# taz.de -- Kommentar Deutschlandkritik von Gül: Auf glattem Eis
> Türkeis Staatspräsident ist schlecht beraten, sich Deutschland gegenüber
> moralisch überlegen zu gerieren. Mit Menschenrechten nimmt es sein Land
> selbst nicht so genau.
So wird das nichts mit der deutsch-türkischen Freundschaft. Die Kritik des
türkischen Staatspräsidenten Abdullah Gül kurz vor seinem Staatsbesuch in
Deutschland, das deutsche Ausländerrecht verstoße seiner Meinung nach gegen
die Menschenrechte, ist starker Tobak. Zwar sind manche der deutschen
Gesetze tatsächlich ungerecht und diskriminierend - sie verstoßen
vermutlich sogar gegen europäisches Recht, weil das Assoziationsabkommen
mit der Türkei aus dem Jahre 1980 es eigentlich verbietet, neue Hürden zu
schaffen. Gül kritisiert vor allem die Visapflicht für türkische
Geschäftsleute und Touristen sowie die Einschränkungen beim Nachzug von
Ehegatten aus der Türkei, der 2007 deutlich erschwert wurde.
Mit seinem Verweis auf die Menschenrechte begibt sich Gül aber auf ziemlich
glattes Eis, denn die Türkei nimmt es damit selbst bekanntlich nicht so
genau. Religiöse und ethnische Minderheiten wie die Kurden besitzen in der
Türkei noch immer nicht alle Freiheiten, wie sie die türkisch-muslimische
Mehrheit genießt. Die jüngsten Repressalien gegen Journalisten sind auch
nicht dazu angetan, den Ruf des Landes in dieser Hinsicht zu bessern.

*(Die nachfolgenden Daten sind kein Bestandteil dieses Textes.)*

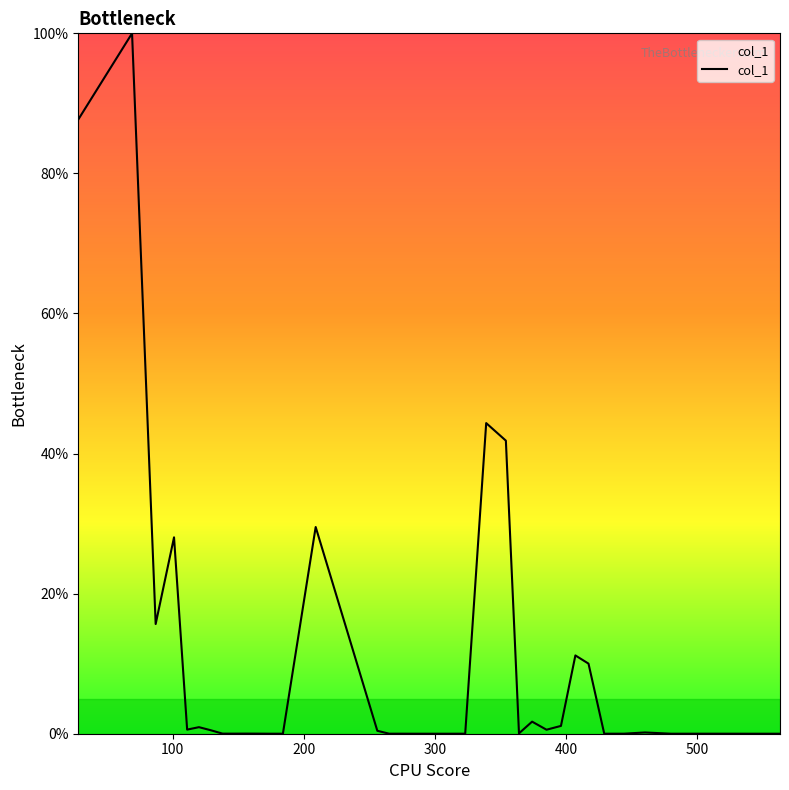

What is the difference between the maximum and minimum values?

100.0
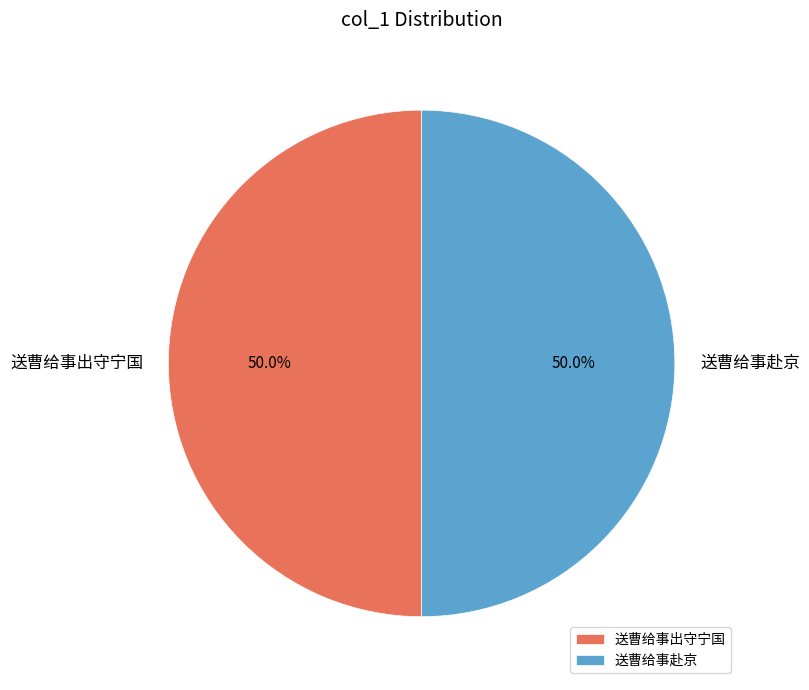

What is the ratio of the value at 送曹给事出守宁国 to the value at 送曹给事赴京?

1.0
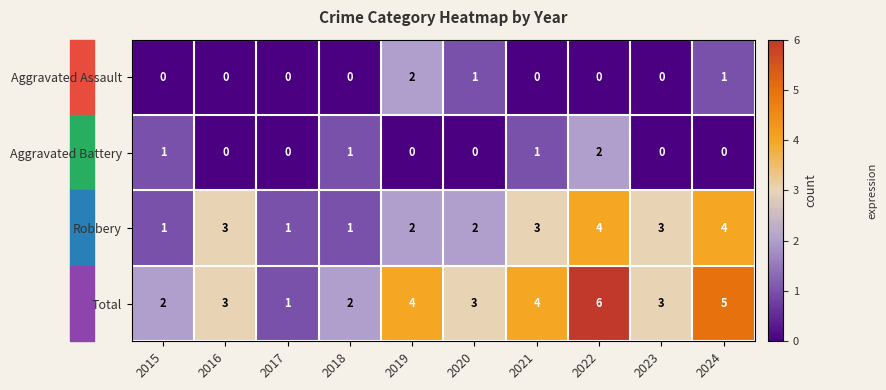

How many distinct data groups are displayed?

4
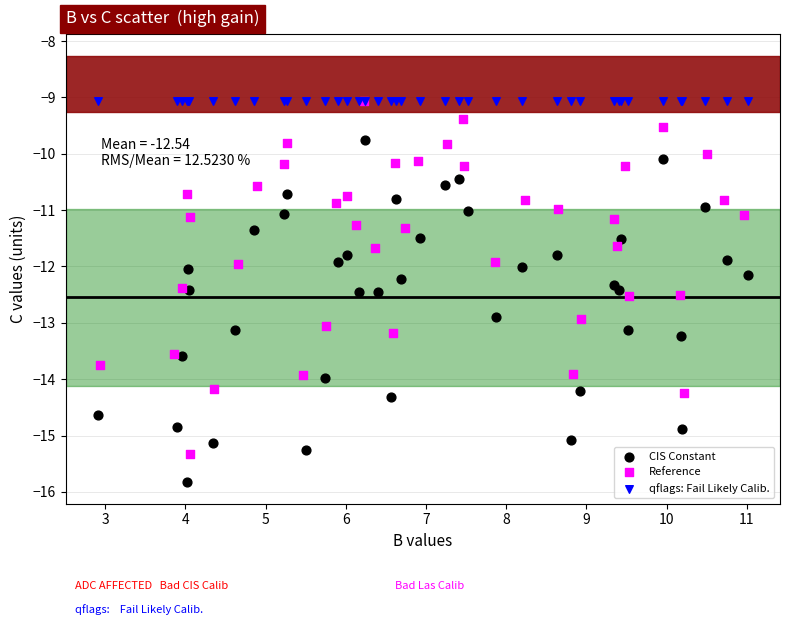

Which series contains the lowest Y value?

CIS Constant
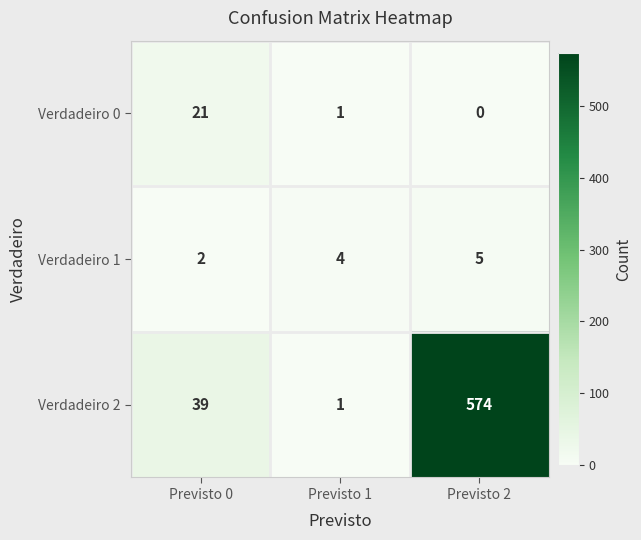

Which series has the largest total across all categories?

Verdadeiro 2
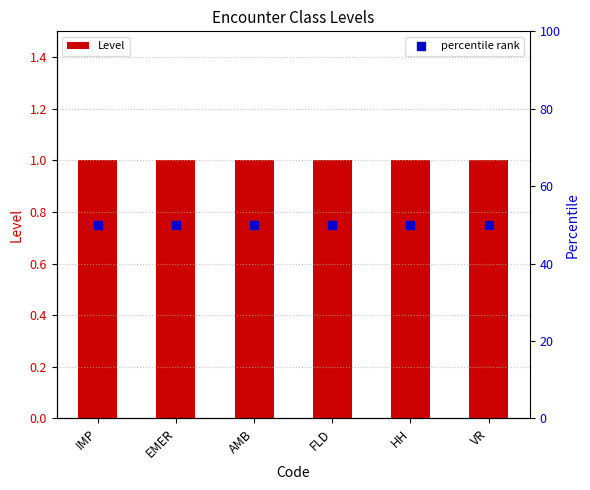

Is the value of Level at FLD greater than the value of percentile rank at VR?

No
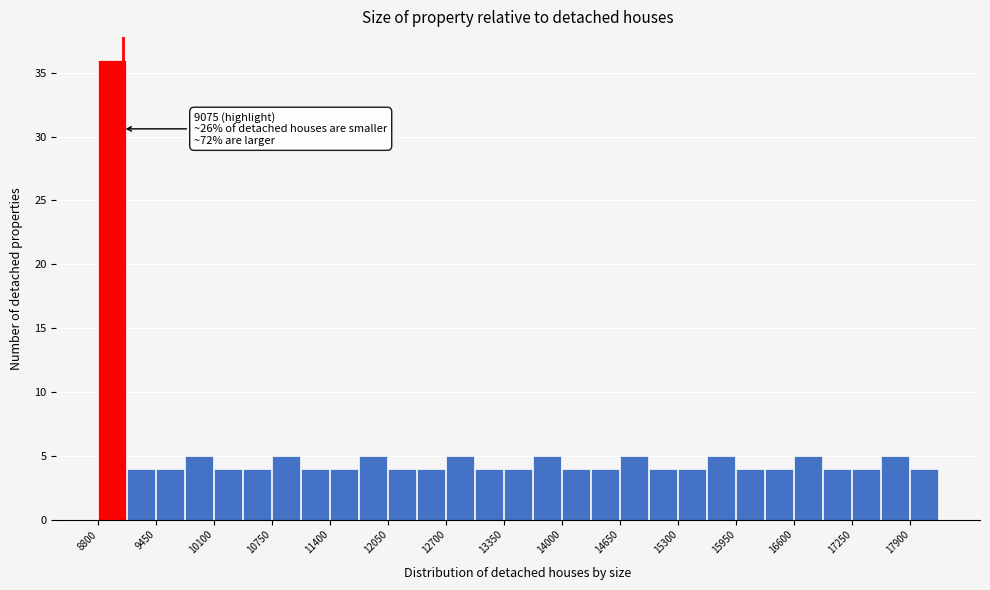

Read against the x-axis, roughly where is the centre of the tallest bar?

9000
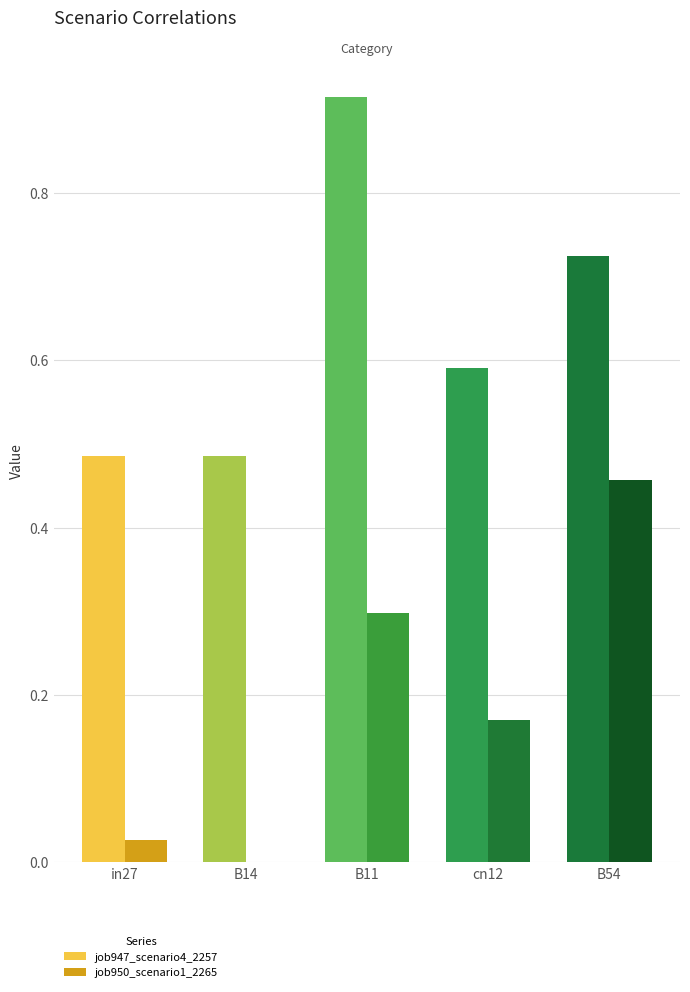

Which category has the lowest value across all series?

B14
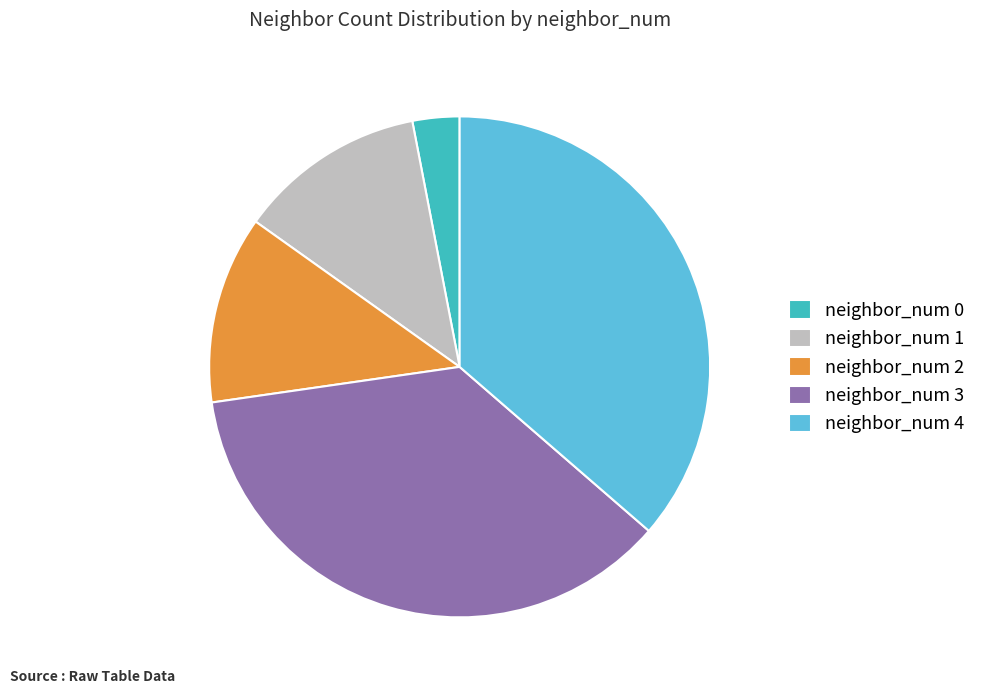

Does neighbor_num 2 represent more than half of the total?

No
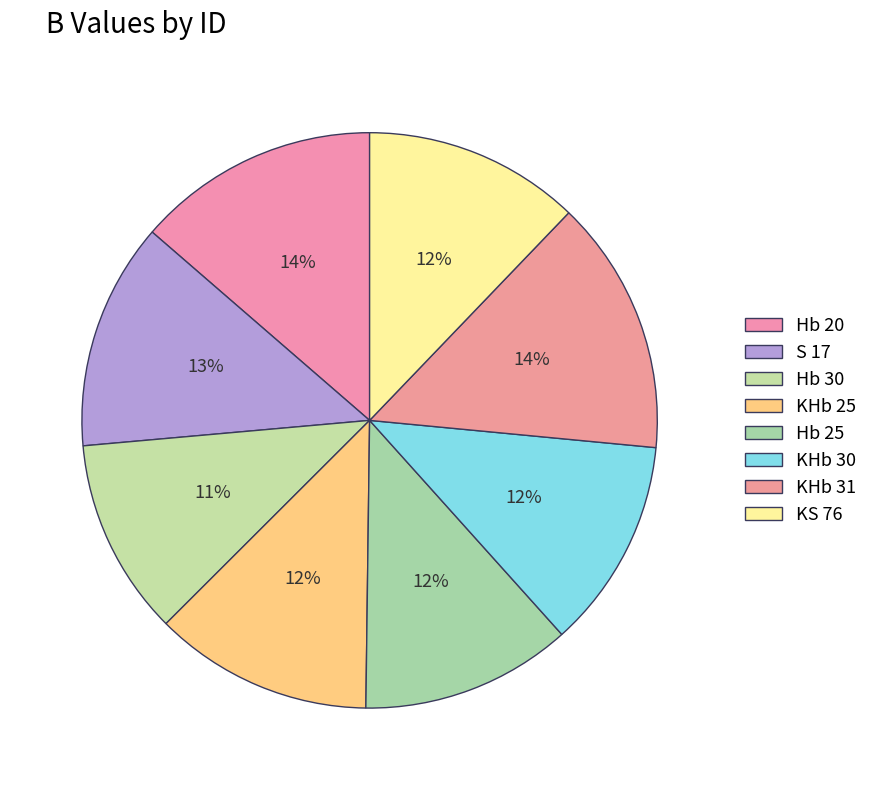

What portion of the pie excludes KS 76?

87.8%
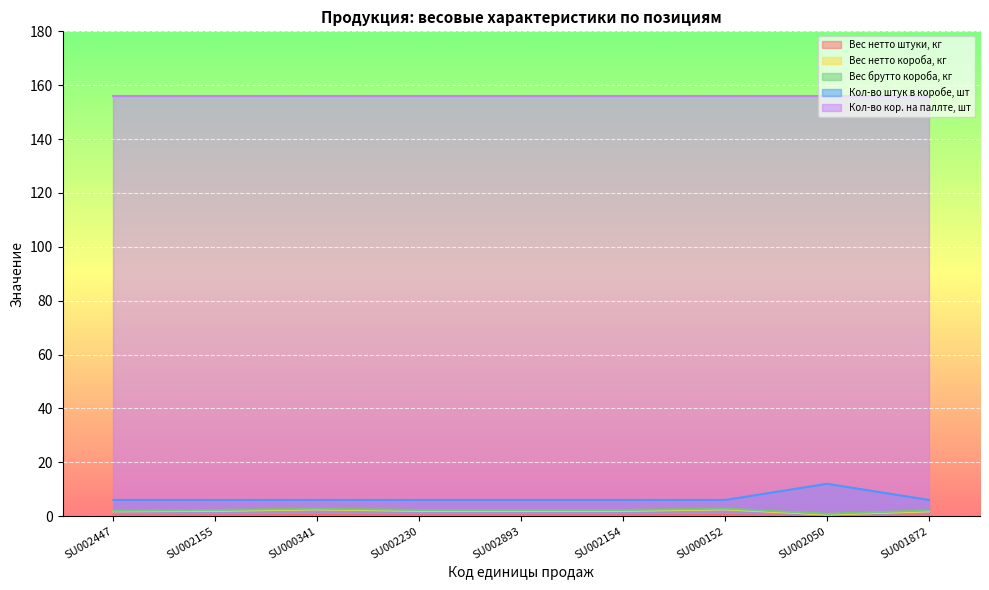

Count the number of categories in the chart.

9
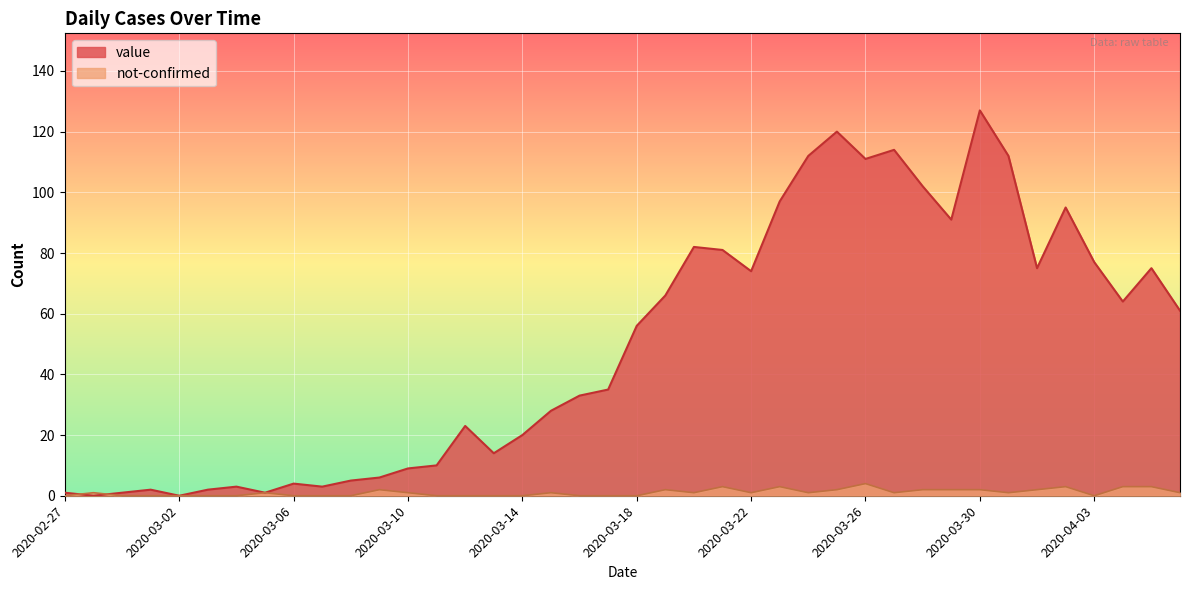

Where is the first local maximum for value?

2020-03-01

Güls Kritik zeugt vom neuen Selbstbewusstsein, vor dem die türkische
Regierung derzeit nur so strotzt. Sie erinnert an Erdogans Rede vor drei
Jahren in Köln, als er Assimilation als „Verbrechen gegen die
Menschlichkeit“ geißelte. Dass der türkische Premier damals auch ganz
vernünftige Sachen sagte - etwa zum Erwerb der deutschen Staatsbürgerschaft
und dem Erlernen der deutschen Sprache auffordert -, ging in der Empörung
über diesen überzogenen Satz völlig unter.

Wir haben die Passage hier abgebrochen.